The non-vehicular gameplay isn’t quite as consistent. Combat conforms to the rhythmic Arkham style, with a few tweaks to make it feel heavier and tougher, but there’s less combat than in Arkham or Mordor. The random activities - pull down a Scrotus tower, capture an outpost, clear minefields with the help of your trusty dog companion - feel meaningless in high volumes. Too much of the game is all about scrounging scrap metal, guzzolene, water, Dinki-Di dog food, and ammunition, which feels even rarer than in survival horror. There’s a great variety of things to do, but when you do them a dozen times each, it’s tiring and insufficiently rewarding.
Story-wise, Mad Max pits Max, largely free of context, against the terrifyingly-codpieced Scabrous Scrotus, Gastown tyrant and one of Immortan Joe’s sons. The game opens with Max planting Scrotus’ own chainsaw into his head, which just makes ol’ Scrotus more of a dick. Max’s journey brings him across a number of grotesque characters, most notably Chumbucket, the hunchbacked blackfinger who serves as Max’s sidekick and mechanic. Chum’s dialogue - as with most of the dialogue - bears all the weird philosophy and ornate turns of phrase you’d want from Mad Max, which miraculously doesn’t even become annoying, given that he rides on the back of your car all the time.
Sadly, the story missions aren’t as interesting as the characters who send you upon them. Most are essentially the ordinary open-world activities with a little context, and worse still, there comes a point where you realise you’re going to have to do a lot of grinding to move on in the story. It just doesn’t feel right to have Max going around doing other people’s mostly menial errands, but that’s what you’ll be doing a lot of the time, in between random encounters.
I shouldn’t have been surprised to find that Mad Max takes its cues primarily from Fury Road - from the oversaturated colour scheme to the characters (including a disabled female clan leader!), to even the vague geography. It’d be a silly business decision to do any different. But although many of the Fury Road references are in flavour text only (giving the impression it was a late-development change), it kind of bums me out that Mad Max is based directly on that film.

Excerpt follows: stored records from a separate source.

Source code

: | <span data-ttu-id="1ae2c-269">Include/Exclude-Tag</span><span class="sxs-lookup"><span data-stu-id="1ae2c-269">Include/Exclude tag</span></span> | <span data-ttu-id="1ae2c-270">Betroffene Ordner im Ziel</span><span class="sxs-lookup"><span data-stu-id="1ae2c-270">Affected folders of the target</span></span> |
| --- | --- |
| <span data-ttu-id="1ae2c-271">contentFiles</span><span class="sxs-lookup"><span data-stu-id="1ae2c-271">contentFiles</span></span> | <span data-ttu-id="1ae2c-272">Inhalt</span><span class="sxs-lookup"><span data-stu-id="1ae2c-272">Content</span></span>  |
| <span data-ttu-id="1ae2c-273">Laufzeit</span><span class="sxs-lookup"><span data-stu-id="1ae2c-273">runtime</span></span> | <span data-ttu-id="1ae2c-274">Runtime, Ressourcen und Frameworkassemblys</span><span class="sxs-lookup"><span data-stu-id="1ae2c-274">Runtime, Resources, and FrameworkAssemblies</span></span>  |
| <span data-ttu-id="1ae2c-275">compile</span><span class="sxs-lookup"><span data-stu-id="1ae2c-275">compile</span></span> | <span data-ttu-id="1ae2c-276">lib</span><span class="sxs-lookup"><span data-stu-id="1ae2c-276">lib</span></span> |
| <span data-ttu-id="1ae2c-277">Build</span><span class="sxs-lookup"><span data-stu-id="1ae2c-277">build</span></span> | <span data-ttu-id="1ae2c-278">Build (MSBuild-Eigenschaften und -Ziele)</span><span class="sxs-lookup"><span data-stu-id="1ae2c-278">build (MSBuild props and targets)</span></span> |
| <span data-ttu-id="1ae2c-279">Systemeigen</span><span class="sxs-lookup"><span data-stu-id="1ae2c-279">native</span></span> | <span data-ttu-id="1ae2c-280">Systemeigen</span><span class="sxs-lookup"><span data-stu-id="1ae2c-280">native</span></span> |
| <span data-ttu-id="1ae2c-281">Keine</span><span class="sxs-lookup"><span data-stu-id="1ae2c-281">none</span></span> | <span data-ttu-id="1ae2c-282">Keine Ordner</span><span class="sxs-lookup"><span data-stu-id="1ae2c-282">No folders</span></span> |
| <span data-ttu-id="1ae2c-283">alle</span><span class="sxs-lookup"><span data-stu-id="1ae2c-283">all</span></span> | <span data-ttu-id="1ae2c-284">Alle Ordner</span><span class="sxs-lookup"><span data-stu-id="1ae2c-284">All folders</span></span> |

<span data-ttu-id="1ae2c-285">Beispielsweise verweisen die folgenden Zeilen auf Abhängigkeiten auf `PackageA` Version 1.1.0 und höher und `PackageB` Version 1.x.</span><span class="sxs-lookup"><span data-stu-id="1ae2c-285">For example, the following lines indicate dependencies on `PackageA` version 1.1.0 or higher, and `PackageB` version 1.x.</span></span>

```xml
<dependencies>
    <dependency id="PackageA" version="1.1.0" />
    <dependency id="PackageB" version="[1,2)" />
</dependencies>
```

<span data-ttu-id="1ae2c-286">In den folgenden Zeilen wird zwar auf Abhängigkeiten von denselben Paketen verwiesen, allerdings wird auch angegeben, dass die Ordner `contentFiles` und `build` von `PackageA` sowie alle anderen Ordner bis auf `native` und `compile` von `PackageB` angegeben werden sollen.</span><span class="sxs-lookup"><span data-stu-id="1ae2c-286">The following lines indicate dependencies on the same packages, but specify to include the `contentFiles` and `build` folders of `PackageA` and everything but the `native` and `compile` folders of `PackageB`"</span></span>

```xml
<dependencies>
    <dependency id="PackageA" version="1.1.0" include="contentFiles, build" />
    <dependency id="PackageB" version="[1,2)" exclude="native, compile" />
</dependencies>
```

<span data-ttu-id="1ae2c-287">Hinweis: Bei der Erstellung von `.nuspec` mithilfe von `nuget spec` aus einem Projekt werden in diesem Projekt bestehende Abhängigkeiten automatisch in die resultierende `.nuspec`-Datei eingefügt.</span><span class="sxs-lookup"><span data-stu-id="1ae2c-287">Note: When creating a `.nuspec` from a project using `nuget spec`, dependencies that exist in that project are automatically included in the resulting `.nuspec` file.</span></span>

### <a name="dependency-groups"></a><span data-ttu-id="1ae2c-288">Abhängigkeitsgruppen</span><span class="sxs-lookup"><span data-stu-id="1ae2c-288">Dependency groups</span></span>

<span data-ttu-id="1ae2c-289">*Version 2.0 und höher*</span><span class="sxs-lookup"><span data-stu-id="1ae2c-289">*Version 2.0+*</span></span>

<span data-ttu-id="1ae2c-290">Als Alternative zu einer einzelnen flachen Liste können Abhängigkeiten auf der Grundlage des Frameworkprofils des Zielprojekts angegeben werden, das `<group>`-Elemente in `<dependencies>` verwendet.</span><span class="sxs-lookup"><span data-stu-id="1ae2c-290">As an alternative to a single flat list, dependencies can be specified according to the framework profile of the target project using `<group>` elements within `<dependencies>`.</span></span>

One of the best things about this franchise is how its continuity is spiritual and legendary rather than literal. This game marks the first time anything other than the character and general setting has carried over from title to title. It normalises and codifies the particular weirdness of the movies. Every single thing on those films is unique, and you're constantly being delighted by a new character design or car or stunt. What felt like unique, one-off character designs in the films are now generic, endlessly-respawning enemies in the video game. Mad Max is less bespoke than any of the films it’s based on, which again I blame upon the choice of genre. A game with a firmer directorial hand wouldn’t have this problem.
There are moments when I fucking adore Mad Max, and it feels awkward to attack it for trying too hard. But I really think The WB Open World Game is the wrong genre for the license, or at the very least the wrong application of genre. Mad Max has always been defined by tiny pockets of weirdness in an otherwise barren environment, and this game is way overcrowded with identical sandboxy activities. But it hits the right notes often enough that it’s still worthwhile. Just ignore the bullshit, and you’ll be well on the road to Valhalla, shiny and chrome.